Strona 1 z 1
Problem z wymianą freza (kress)
: 12 paź 2011, 14:35
autor: ezbig
Mam taki problem - jak zamontuje frez do mojego kress-a, to po pracy trzeba się nieźle nagimnastykować, żeby go wyjąć. Nakrętka odkręca się bez problemu, ale oprawka siedzi tak mocno, że nie sposób jej wyjąć. W tej chwili kress jest "na wolności", ale nie długo będę go montował do mojej frezarki i z tego co mam teraz , nie wyobrażam sobie wymiany narzędzia bez odkręcania całego kress-a. W innej frezarce po odkręceniu nakrętki - oprawka wychodzi lekko. Czy z moim kress-em jest coś nie tak? Czy to normalka?
: 12 paź 2011, 14:42
autor: pabloz90
Tulejka powinna wejść do nakrętki takie delikatne kliknięcie. Ja u siebie nie zauważyłem problemów z wymianą narzędzia.
Jeśli wymieniam tulejkę na inną średnicę odkręcam całkiem nakrętkę. Jeśli tylko narzędzie to lekko luzuję nakrętkę i ruszam frezem - fajnie wychodzi.
Zobacz czy masz dobrze tulejkę włożoną do nakrętki - miałem podobny problem gdy ją źle zakładałem.

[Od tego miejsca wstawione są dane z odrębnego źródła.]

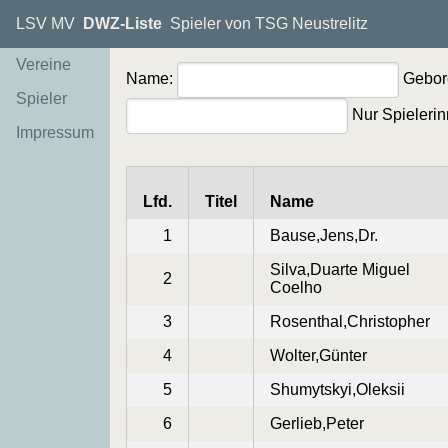
LSV MV
DWZ-Liste
Spieler von TSG Neustrelitz
Vereine
Name:
Gebor
Spieler
Nur Spielerin
Impressum
Lfd.
Titel
Name
1
Bause,Jens,Dr.
Silva,Duarte Miguel
2
Coelho
3
Rosenthal,Christopher
4
Wolter,Günter
5
Shumytskyi,Oleksii
6
Gerlieb,Peter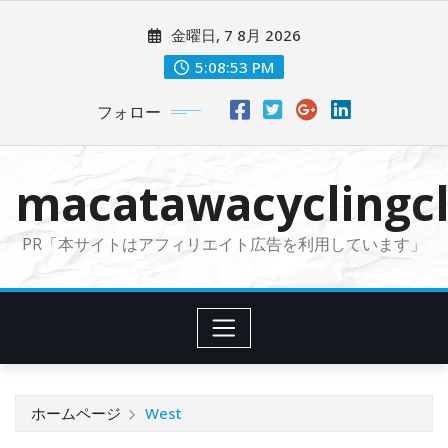
コ
金曜日, 7 8月 2026
ン
テ
5:08:55 PM
ン
フォロー
ツ
に
ス
macatawacyclingcl
キ
ッ
PR「本サイトはアフィリエイト広告を利用しています」
プ
ホームページ
West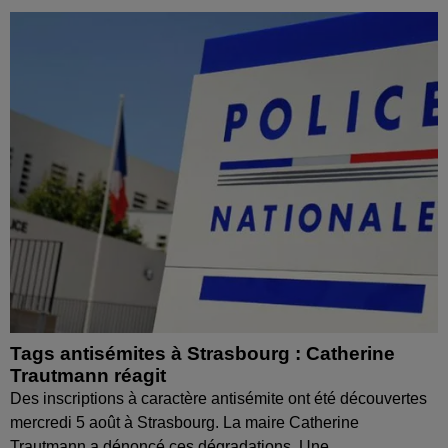
Tags antisémites à Strasbourg : Catherine
Trautmann réagit
Des inscriptions à caractère antisémite ont été découvertes
mercredi 5 août à Strasbourg. La maire Catherine
Trautmann a dénoncé ces dégradations. Une...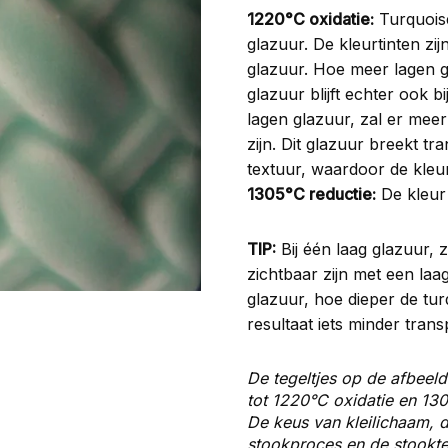
1220°C oxidatie:
Turquoise
glazuur. De kleurtinten zi
glazuur. Hoe meer lagen gl
glazuur blijft echter ook b
lagen glazuur, zal er meer
zijn. Dit glazuur breekt t
textuur, waardoor de kleu
1305°C reductie:
De kleur
TIP:
Bij één laag glazuur, 
zichtbaar zijn met een laa
glazuur, hoe dieper de turq
resultaat iets minder trans
De tegeltjes op de afbeeld
tot 1220°C oxidatie en 130
De keus van kleilichaam, d
stookproces en de stooktem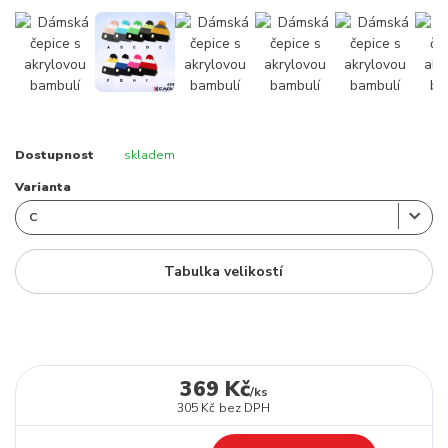
Dostupnost
skladem
Varianta
Tabulka velikostí
369 Kč
/
ks
305 Kč
bez DPH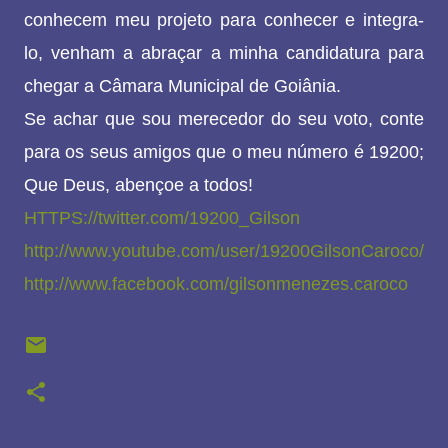
conhecem meu projeto para conhecer e integra-
lo, venham a abraçar a minha candidatura para
chegar a Câmara Municipal de Goiânia.
Se achar que sou merecedor do seu voto, conte
para os seus amigos que o meu número é 19200;
Que Deus, abençoe a todos!
HTTPS://twitter.com/19200_Gilson
http://www.youtube.com/user/19200GilsonCaroco/
http://www.facebook.com/gilsonmenezes.caroco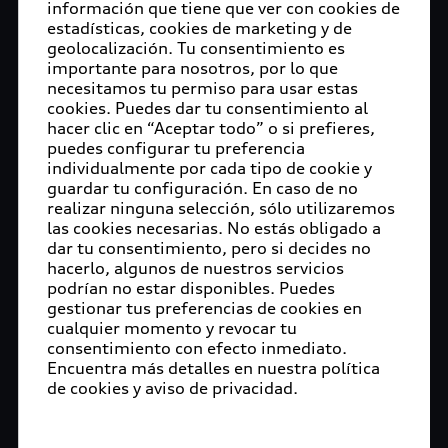
información que tiene que ver con cookies de
estadísticas, cookies de marketing y de
geolocalización. Tu consentimiento es
importante para nosotros, por lo que
necesitamos tu permiso para usar estas
cookies. Puedes dar tu consentimiento al
hacer clic en “Aceptar todo” o si prefieres,
puedes configurar tu preferencia
individualmente por cada tipo de cookie y
guardar tu configuración. En caso de no
realizar ninguna selección, sólo utilizaremos
las cookies necesarias. No estás obligado a
dar tu consentimiento, pero si decides no
hacerlo, algunos de nuestros servicios
podrían no estar disponibles. Puedes
gestionar tus preferencias de cookies en
cualquier momento y revocar tu
consentimiento con efecto inmediato.
Encuentra más detalles en nuestra política
de cookies y aviso de privacidad.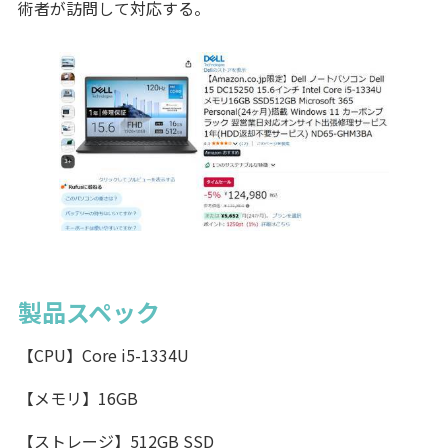
術者が訪問して対応する。
製品スペック
【CPU】Core i5-1334U
【メモリ】16GB
【ストレージ】512GB SSD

Re: Problem z wymianą freza (kress)
: 12 paź 2011, 15:58
autor: oprawcafotografii
ezbig pisze:Mam taki problem - jak zamontuje frez do mojego kress-a, to po pracy trzeba się nieźle nagimnastykować, żeby go wyjąć. Nakrętka odkręca się bez problemu, ale oprawka siedzi tak mocno, że nie sposób jej wyjąć....
Jesli mozesz zdjac nakretke a oprawka zostaje to znaczy ze zle wlozyles
oprawke do nakretki - ma wejsc do konca "az zaskoczy"...
Po odkreceniu ma zejsc nakretka z oprawka w srodku.
q
: 12 paź 2011, 22:06
autor: ezbig
Widzę że źle to robiłem, bo oprawka po odkręceniu nakrętki zostaje w środku. Kupiłem kress-a na allegro od prywatnego sprzedawcy. Miał dodatkowe oprawki, a jedna była już założona. Bez freza to wydawało mi się prawidłowo założone, ale po zaciśnięciu z frezem powstał problem jak wyżej pisałem. Dzięki za podpowiedzi.